- _Assignment_
Read through the data, and wherever a line holds the word "down", write that line out.

- _Given records_
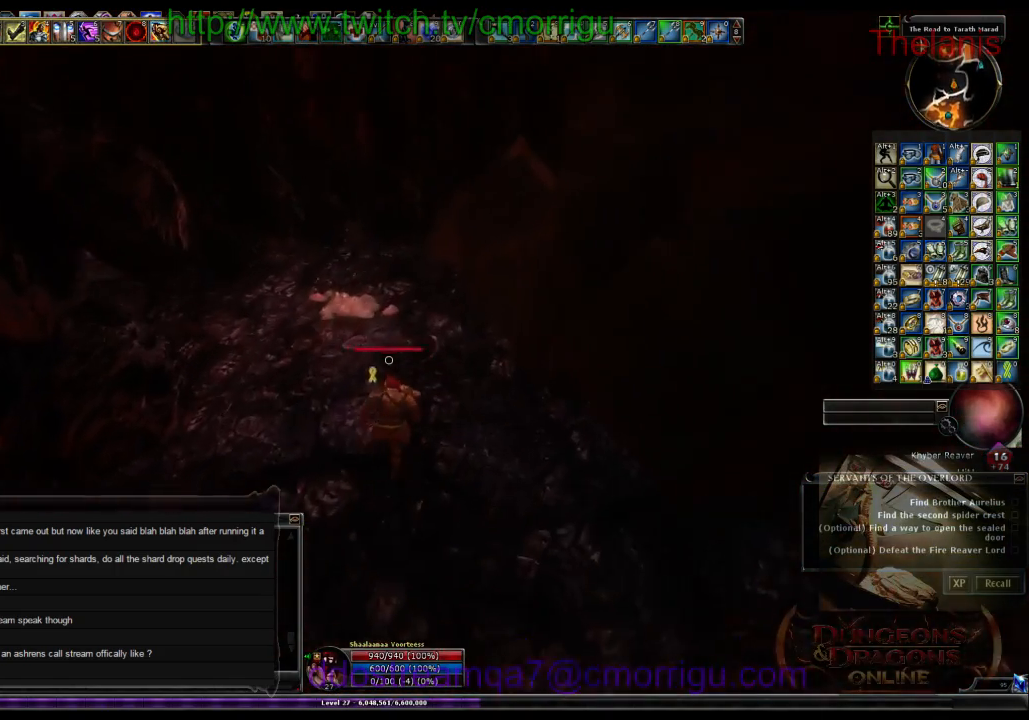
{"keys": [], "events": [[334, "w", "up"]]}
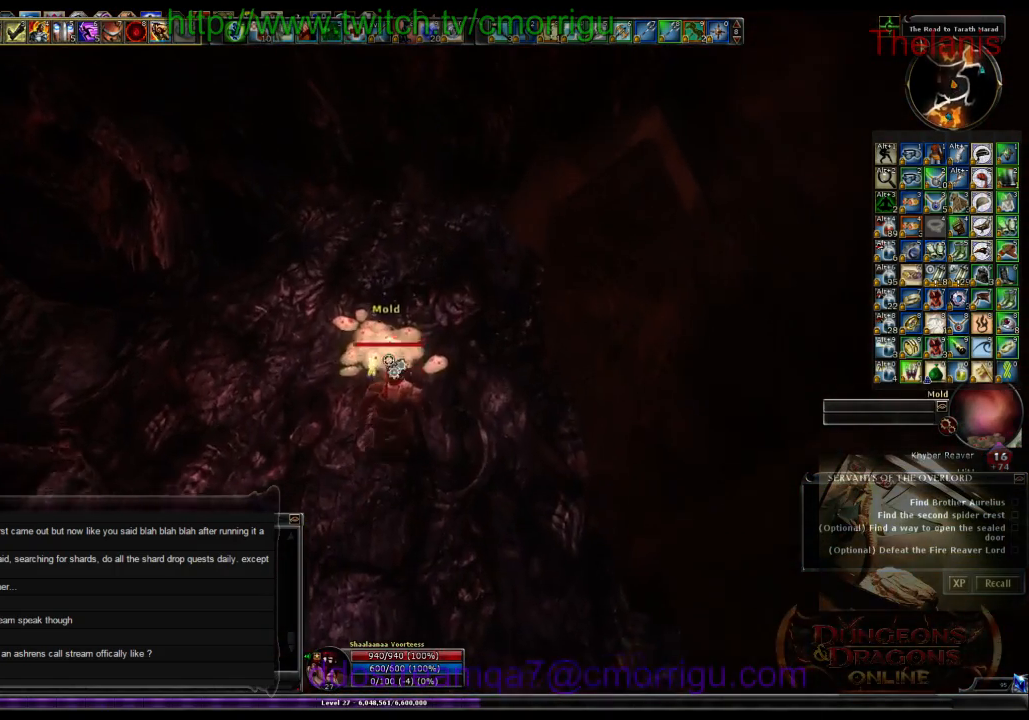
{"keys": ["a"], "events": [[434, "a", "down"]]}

--

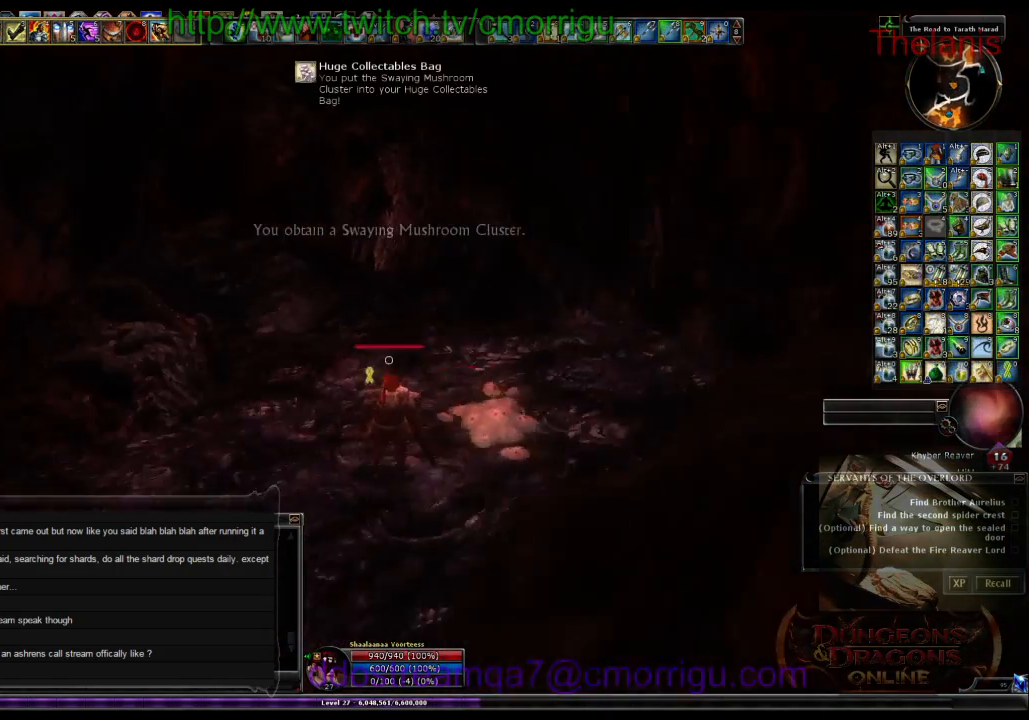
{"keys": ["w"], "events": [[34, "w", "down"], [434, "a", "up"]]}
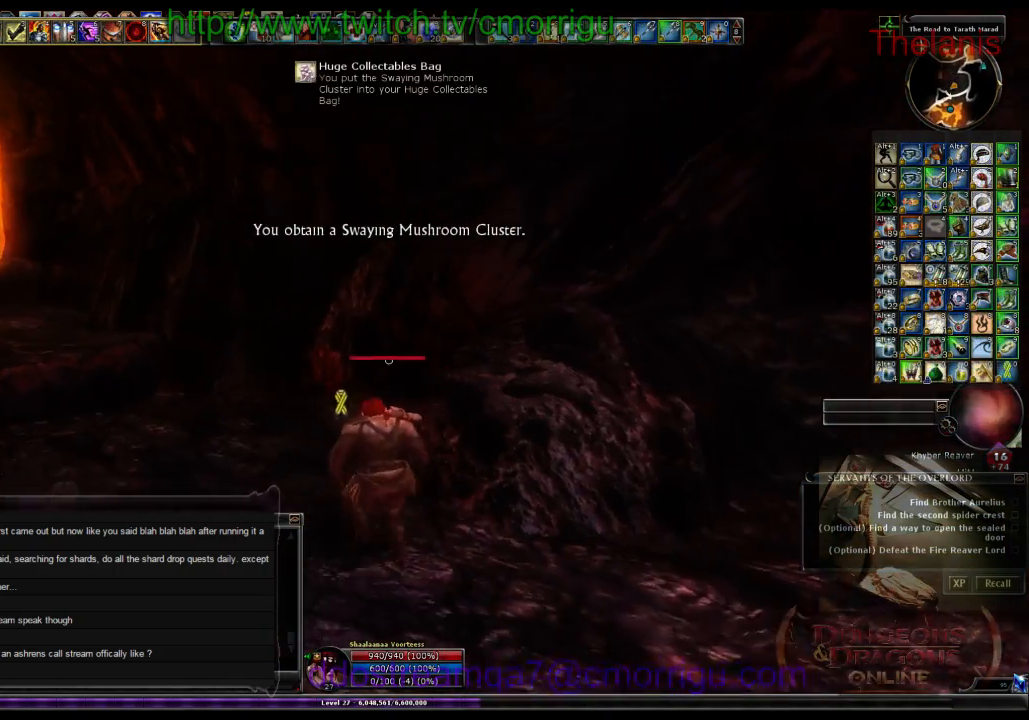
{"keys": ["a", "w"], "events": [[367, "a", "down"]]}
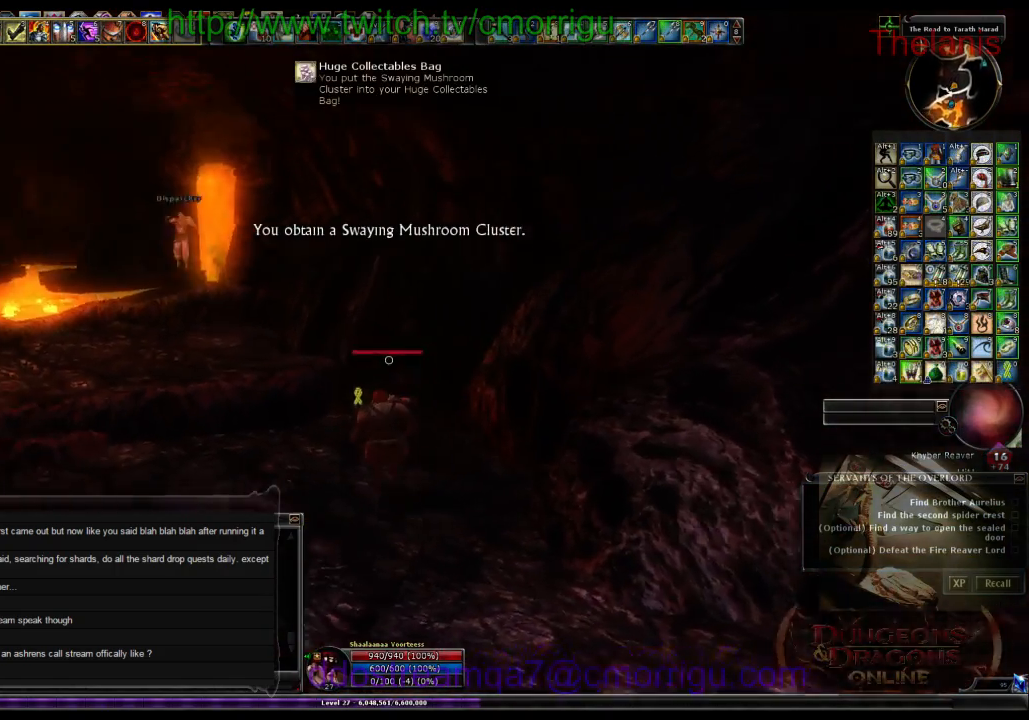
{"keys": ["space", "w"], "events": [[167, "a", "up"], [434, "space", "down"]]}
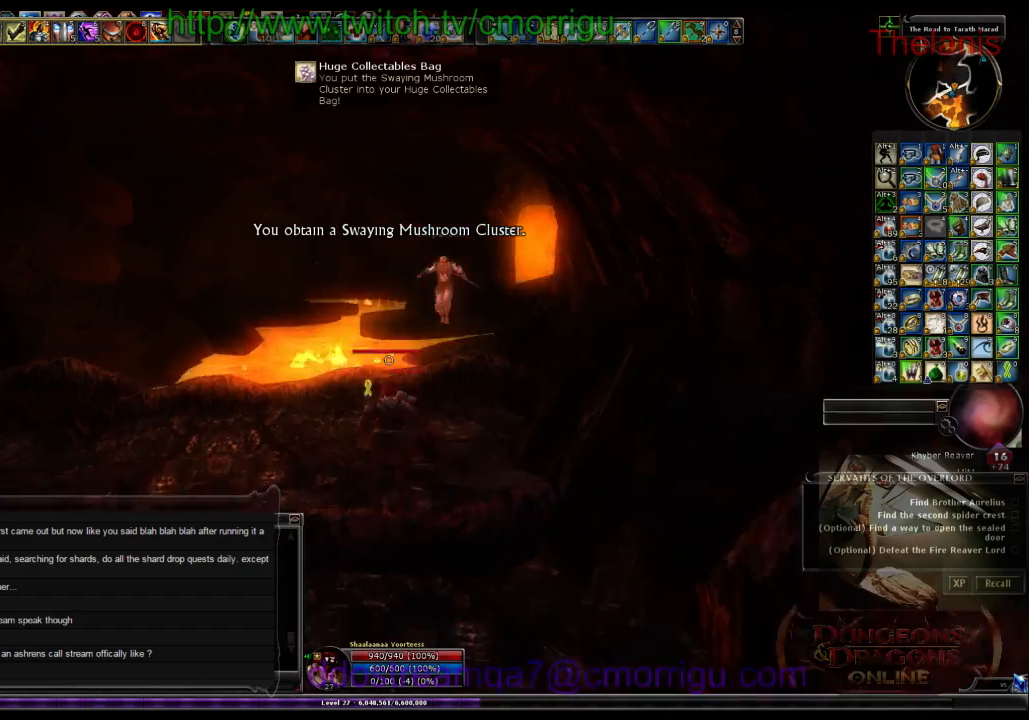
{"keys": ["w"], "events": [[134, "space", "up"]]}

- _Reply to the task_
{"keys": ["a"], "events": [[434, "a", "down"]]}
{"keys": ["w"], "events": [[34, "w", "down"], [434, "a", "up"]]}
{"keys": ["a", "w"], "events": [[367, "a", "down"]]}
{"keys": ["space", "w"], "events": [[167, "a", "up"], [434, "space", "down"]]}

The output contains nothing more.